The following story from the 9/10/09 N.Y. Times tells how a large national bank, operating in many States, was directly involved with lending money to real-estate developers.
I guess this is, at the root, illegal if the lending bank has a financial interest in the building ventures. That would probably be in violation of its charter -- but it would be a terrific temptation for every bank to focus on what they perceive as good investment areas. How could any aggressive businessman fail to see this as a wonderful opportunity to use essentially free money?
If the bank and the builders -- or real estate company are linked -- the money that the bank can create is essentially free money that can generate an infinite % return on investment -- because the money is essentially free to the bank in accordance with its apparently Constitutional right to create money.
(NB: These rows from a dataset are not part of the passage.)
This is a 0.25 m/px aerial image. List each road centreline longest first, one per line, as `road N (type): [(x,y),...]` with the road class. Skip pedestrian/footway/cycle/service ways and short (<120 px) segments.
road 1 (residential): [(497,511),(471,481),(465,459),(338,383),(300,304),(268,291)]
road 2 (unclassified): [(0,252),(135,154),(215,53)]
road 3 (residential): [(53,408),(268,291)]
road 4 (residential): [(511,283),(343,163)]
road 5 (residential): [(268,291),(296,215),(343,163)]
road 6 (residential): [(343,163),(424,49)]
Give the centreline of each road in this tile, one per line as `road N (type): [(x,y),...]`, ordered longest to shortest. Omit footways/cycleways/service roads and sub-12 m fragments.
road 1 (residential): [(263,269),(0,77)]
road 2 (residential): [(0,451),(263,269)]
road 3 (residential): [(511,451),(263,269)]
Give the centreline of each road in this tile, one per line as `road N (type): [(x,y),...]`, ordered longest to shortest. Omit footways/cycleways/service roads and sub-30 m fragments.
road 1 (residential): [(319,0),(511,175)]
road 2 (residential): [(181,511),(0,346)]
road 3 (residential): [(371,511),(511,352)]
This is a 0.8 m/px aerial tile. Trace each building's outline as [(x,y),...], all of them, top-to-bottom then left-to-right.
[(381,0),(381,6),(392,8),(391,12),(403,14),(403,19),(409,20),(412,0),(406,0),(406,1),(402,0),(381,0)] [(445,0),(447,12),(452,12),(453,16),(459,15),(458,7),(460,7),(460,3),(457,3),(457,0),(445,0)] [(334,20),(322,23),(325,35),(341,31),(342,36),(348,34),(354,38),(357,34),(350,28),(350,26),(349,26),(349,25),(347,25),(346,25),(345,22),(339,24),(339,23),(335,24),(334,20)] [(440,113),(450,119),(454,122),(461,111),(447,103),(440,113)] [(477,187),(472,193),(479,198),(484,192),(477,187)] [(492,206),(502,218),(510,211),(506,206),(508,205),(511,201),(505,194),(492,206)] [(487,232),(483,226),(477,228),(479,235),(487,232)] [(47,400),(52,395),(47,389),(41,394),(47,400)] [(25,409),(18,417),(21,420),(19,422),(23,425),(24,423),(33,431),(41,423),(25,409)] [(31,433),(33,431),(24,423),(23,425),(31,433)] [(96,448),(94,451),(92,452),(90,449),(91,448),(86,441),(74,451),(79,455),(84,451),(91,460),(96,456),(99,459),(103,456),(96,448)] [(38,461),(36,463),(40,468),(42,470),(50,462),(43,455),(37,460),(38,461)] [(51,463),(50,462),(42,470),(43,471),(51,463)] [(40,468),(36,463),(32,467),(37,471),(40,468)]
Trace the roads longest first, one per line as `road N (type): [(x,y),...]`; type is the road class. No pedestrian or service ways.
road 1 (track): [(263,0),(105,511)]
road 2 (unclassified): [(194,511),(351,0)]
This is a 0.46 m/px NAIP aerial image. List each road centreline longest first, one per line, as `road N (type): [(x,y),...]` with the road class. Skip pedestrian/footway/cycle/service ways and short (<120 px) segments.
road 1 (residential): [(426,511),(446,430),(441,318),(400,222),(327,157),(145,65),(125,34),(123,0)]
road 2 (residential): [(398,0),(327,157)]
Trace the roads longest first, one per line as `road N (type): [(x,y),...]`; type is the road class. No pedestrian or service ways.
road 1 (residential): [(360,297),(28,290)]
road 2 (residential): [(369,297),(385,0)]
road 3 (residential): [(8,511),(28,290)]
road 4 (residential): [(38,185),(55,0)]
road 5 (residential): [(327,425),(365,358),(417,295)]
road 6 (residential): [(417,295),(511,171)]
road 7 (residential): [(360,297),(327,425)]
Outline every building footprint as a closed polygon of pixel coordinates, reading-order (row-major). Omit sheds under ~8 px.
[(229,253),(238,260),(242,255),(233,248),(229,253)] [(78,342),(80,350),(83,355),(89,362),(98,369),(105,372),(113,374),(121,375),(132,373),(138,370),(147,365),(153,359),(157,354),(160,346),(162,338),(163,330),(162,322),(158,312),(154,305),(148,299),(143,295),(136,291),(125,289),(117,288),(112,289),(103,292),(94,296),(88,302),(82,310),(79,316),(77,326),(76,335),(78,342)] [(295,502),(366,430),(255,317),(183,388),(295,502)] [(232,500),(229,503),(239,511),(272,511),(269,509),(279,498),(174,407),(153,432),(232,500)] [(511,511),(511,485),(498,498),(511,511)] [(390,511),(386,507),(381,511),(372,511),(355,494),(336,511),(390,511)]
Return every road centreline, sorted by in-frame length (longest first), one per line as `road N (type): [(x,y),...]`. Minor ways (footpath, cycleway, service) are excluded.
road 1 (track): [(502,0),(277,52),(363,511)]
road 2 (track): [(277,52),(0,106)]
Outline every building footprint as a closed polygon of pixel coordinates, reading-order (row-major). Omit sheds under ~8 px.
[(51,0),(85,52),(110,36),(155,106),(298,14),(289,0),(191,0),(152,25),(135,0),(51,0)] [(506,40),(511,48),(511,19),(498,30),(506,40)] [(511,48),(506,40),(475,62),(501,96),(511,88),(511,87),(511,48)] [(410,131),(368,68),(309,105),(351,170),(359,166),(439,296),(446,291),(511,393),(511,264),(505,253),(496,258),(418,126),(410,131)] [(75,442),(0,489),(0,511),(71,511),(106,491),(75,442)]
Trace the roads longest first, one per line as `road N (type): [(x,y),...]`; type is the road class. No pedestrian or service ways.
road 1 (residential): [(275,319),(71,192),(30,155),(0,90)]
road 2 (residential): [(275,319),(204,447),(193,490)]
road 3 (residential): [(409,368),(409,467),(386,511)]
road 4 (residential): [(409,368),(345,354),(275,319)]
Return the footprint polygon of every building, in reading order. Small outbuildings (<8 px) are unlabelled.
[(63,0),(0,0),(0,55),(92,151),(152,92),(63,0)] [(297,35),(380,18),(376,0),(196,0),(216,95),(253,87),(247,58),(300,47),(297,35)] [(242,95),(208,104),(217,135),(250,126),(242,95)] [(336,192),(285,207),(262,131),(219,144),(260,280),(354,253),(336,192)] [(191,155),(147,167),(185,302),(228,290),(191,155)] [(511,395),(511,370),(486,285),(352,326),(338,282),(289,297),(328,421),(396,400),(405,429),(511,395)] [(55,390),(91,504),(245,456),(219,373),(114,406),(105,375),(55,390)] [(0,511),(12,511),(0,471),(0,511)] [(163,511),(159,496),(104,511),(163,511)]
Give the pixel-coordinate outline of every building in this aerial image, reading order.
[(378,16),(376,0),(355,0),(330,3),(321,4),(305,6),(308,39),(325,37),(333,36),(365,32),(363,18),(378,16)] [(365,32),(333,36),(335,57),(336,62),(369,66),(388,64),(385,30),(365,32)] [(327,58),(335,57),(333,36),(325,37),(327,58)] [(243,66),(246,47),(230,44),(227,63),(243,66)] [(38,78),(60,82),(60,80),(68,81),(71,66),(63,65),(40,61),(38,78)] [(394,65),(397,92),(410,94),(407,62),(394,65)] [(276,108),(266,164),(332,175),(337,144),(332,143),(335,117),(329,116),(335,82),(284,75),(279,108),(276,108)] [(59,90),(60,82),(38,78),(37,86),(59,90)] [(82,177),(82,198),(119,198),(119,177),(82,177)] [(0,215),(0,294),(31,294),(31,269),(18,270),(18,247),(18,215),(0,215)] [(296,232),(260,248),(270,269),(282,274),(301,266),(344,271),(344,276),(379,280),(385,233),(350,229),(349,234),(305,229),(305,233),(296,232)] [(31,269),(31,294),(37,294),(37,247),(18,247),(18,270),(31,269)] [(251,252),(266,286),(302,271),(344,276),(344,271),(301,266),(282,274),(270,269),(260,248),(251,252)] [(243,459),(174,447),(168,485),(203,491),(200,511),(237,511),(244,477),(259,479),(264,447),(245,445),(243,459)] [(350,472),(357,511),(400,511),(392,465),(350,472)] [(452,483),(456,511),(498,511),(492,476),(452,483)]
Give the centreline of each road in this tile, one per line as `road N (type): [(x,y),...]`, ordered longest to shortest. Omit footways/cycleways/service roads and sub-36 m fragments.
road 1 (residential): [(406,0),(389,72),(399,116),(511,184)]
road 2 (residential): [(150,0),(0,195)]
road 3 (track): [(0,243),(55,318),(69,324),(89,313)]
That right flows from (A) specific words in the Constitution that gives the right to "Coin money, regulate the Value thereof" (Ed. note - The Constitution, Article 1, Section 8 only grants this power to Congress) through (B) The Federal Reserve act of 1913 that basically subcontracts that right to create money to the Federal Reserve System which are in interlocking group of privately owned banks and (C) the right of any bank within the Federal Reserve System (that is almost all banks) to create money through loans.
If the bank and the venture are not linked through ownership in any way, and the bank is giving legal advice to the venture, as they are generally allowed to if there is no ownership linkage or preferential treatment , that is essentially outlawed by the prohibition of a lawyer lending money to a client --- thus (1) ending an arm's-length relationship that is probably required by bank regulations between a bank and it's borrower-clients and/or (2) establishing the possibility of an adversarial relationship between the lawyer and the client should the project and/or the loan get into trouble.
In any event -- a close relationship between a bank and a client -borrower should be very suspect.
September 10, 2009 Market Place In Florida, Vestiges of the Boom By ERIC DASH / Copyright 2009 The New York Times Company
On the corner of Flamingo Road and Pink Flamingo Lane, beyond the putting green, the crystalline lagoon and the Sawgrass Mills mall, a soaring monument to the great condominium bust bakes under the Florida sun. The Tao Sawgrass, as the twin-towered complex is known, was built on the western fringes of Fort Lauderdale with easy money from the now tottering condo king of American finance: Corus Bancshares of Chicago.